Have you considered rolling bookshelves? They could roll out of your way all against each other on a wall, but roll when you want something behind them.
The books…..well, gotta keep the books and your “faerie” guard too! But I gotta ask…what does he use the telescope for? Watching for gnomes n trolls? Or does he need it to actually see the little ones?
:-0
Good call! Those are sugar pine cones! He has two Coulter Pine cones, too. he got the Coulter pine ones down in CA when he fought forest fire down there but the sugar pine he got up on Granite Peaks in the Cascades. Sadly, the sugar pine he got them from died & fell. So I will take you advice on those.
The telescope is a yard sale item. It was given to me by a co-worker – something he bought at CostCo and then never used but he knew I was homeschooling the kids – but it doesn’t do what Don would like it to do (namely: bring stars in close). There might be a missing part, I don’t know. $200 brand new & I’d take $25 for it at a yard sale. Some homeschool family would have a blast with it.
I really need to haul the rocks out… š
Books ARE cluttery in a wonderful sort of way. I have tons (probably literally) of books, too, and I love them all. They’re my friends and they’re here to stay. I’m envious of your old Zane Grey hardcovers and the antique classics of your Grandmother’s! You’re lucky to have those. And I like your quaint assortment of shelves and crates, too.
It’s great having your own personal library.

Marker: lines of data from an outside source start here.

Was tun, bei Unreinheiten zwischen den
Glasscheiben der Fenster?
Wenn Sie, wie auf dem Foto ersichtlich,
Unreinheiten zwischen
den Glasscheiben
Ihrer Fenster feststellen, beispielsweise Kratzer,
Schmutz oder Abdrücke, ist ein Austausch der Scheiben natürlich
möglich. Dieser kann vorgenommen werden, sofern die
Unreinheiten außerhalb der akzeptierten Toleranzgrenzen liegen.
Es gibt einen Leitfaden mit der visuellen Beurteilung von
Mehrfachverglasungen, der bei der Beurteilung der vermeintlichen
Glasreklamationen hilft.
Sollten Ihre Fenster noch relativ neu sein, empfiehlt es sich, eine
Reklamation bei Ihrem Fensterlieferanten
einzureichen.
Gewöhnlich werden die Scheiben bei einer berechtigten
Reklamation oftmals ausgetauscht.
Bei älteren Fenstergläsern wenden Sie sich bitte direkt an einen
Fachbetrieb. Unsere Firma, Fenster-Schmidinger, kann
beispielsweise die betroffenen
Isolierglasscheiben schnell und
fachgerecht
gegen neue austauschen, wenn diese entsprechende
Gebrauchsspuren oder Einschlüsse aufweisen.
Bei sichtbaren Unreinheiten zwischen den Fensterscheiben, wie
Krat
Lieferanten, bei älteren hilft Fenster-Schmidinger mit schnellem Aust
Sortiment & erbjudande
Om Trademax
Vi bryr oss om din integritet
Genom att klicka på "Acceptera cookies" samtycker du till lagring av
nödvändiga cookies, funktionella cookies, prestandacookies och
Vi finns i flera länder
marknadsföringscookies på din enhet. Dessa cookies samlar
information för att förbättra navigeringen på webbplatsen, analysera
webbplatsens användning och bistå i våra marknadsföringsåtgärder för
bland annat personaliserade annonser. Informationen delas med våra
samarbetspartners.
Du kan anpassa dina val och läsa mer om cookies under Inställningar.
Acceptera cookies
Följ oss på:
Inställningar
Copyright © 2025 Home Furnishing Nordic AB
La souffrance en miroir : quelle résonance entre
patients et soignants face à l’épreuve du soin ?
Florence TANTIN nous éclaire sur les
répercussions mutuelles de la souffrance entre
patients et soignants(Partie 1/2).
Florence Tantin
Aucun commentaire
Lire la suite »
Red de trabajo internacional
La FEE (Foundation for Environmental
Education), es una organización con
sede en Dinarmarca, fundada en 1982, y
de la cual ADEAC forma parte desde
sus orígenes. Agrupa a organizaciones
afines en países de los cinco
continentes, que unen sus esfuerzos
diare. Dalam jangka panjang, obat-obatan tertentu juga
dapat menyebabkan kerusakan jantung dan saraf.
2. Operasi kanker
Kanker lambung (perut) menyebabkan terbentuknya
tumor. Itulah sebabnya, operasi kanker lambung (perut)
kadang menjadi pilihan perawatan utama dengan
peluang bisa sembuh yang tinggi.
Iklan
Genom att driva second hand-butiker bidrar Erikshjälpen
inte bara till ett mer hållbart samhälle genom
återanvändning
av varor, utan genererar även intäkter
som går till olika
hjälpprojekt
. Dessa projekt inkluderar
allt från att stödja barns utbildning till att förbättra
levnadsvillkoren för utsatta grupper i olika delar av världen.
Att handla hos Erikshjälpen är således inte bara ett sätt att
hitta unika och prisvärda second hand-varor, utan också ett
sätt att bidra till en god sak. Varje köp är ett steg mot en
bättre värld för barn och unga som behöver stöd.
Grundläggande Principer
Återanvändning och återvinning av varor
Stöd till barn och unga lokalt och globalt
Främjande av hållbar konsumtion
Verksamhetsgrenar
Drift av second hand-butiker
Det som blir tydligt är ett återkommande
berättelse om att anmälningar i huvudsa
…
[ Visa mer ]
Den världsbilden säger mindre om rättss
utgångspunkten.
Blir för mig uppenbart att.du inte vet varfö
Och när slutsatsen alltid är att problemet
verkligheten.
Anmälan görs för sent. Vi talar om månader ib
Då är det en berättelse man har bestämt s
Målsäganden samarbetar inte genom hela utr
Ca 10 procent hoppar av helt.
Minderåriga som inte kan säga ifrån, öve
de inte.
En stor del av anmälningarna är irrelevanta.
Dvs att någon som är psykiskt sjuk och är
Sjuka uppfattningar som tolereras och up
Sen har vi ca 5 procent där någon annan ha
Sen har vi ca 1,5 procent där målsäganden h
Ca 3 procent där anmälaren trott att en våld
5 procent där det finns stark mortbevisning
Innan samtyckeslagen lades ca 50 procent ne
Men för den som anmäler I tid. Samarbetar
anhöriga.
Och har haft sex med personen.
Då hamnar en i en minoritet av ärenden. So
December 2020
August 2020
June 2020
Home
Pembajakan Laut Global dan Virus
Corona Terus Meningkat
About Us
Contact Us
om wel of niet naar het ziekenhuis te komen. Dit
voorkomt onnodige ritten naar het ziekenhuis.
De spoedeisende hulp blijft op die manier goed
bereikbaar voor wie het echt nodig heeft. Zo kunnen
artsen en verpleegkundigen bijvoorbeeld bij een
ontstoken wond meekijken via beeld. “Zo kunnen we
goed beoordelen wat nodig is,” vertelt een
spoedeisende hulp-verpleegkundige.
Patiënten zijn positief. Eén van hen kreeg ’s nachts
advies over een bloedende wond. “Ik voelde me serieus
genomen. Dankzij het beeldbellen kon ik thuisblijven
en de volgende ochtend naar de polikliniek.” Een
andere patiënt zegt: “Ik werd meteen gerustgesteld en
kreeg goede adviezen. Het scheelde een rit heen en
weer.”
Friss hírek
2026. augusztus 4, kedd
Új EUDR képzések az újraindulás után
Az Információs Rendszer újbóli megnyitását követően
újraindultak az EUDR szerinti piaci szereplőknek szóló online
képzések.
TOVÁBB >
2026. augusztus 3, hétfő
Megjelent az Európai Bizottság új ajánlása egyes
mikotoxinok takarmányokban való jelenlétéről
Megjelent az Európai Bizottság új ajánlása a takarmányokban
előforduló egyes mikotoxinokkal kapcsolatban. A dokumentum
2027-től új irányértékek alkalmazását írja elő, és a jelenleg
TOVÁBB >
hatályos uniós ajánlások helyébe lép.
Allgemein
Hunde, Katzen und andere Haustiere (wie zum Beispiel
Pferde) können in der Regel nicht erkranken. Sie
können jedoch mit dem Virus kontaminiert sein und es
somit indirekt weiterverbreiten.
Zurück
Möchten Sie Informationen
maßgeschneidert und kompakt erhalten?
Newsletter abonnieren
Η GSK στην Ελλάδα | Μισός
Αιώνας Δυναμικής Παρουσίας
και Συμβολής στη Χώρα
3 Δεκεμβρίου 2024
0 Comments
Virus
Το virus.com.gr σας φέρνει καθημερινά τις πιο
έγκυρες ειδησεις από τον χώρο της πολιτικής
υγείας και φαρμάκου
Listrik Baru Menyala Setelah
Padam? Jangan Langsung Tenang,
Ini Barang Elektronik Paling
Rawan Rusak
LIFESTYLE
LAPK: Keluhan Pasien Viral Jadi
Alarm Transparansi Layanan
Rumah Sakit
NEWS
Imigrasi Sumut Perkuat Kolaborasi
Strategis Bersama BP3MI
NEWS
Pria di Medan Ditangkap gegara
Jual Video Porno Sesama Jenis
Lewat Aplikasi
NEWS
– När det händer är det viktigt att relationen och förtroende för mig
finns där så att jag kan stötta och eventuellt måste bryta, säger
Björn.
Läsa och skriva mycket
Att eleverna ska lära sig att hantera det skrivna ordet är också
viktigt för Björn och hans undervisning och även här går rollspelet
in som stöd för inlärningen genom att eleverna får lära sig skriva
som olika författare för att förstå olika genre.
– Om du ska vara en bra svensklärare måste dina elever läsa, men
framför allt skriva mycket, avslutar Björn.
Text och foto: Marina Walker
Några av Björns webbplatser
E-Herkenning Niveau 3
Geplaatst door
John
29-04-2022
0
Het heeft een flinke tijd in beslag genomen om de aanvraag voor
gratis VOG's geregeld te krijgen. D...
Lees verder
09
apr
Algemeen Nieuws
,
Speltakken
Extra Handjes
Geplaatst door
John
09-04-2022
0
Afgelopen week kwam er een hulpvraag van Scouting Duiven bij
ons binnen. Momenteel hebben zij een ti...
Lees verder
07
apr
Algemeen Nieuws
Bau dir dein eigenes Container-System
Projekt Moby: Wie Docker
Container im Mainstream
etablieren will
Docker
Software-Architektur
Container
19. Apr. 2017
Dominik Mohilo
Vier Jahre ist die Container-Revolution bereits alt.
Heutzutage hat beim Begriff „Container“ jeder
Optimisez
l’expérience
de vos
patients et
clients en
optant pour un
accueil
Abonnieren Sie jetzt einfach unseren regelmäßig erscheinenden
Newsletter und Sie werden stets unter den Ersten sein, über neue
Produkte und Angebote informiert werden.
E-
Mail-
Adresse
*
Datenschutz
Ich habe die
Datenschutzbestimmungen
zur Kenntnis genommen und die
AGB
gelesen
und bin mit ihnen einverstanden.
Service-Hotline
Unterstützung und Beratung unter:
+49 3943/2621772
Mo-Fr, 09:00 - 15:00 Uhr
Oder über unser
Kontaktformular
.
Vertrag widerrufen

You have a lot of neat stuff there.
They are absolutely old friends! Right now I am working my way through some of the classics. They are actually new additions to my library (thanks to my dad) and I have never ever read them before. Current book: Last of the Mohicans by James Fennimore Cooper. š
I don’t consider books to be clutter, which is a good thing considering how many we have. I did get rid of most of the homeschool curriculum stuff we had (mostly unused), as well as a bunch of fiction I didn’t really care for and knew I would never read again. But the rest of my collection is probably here to stay.
I need to get rid of the homeschooling books. I also have a box of horse stories that were Chrystal’s that she doesn’t want & that I consider “fluff” stories. But books from my childhood and on… oh yeah, those babies stay.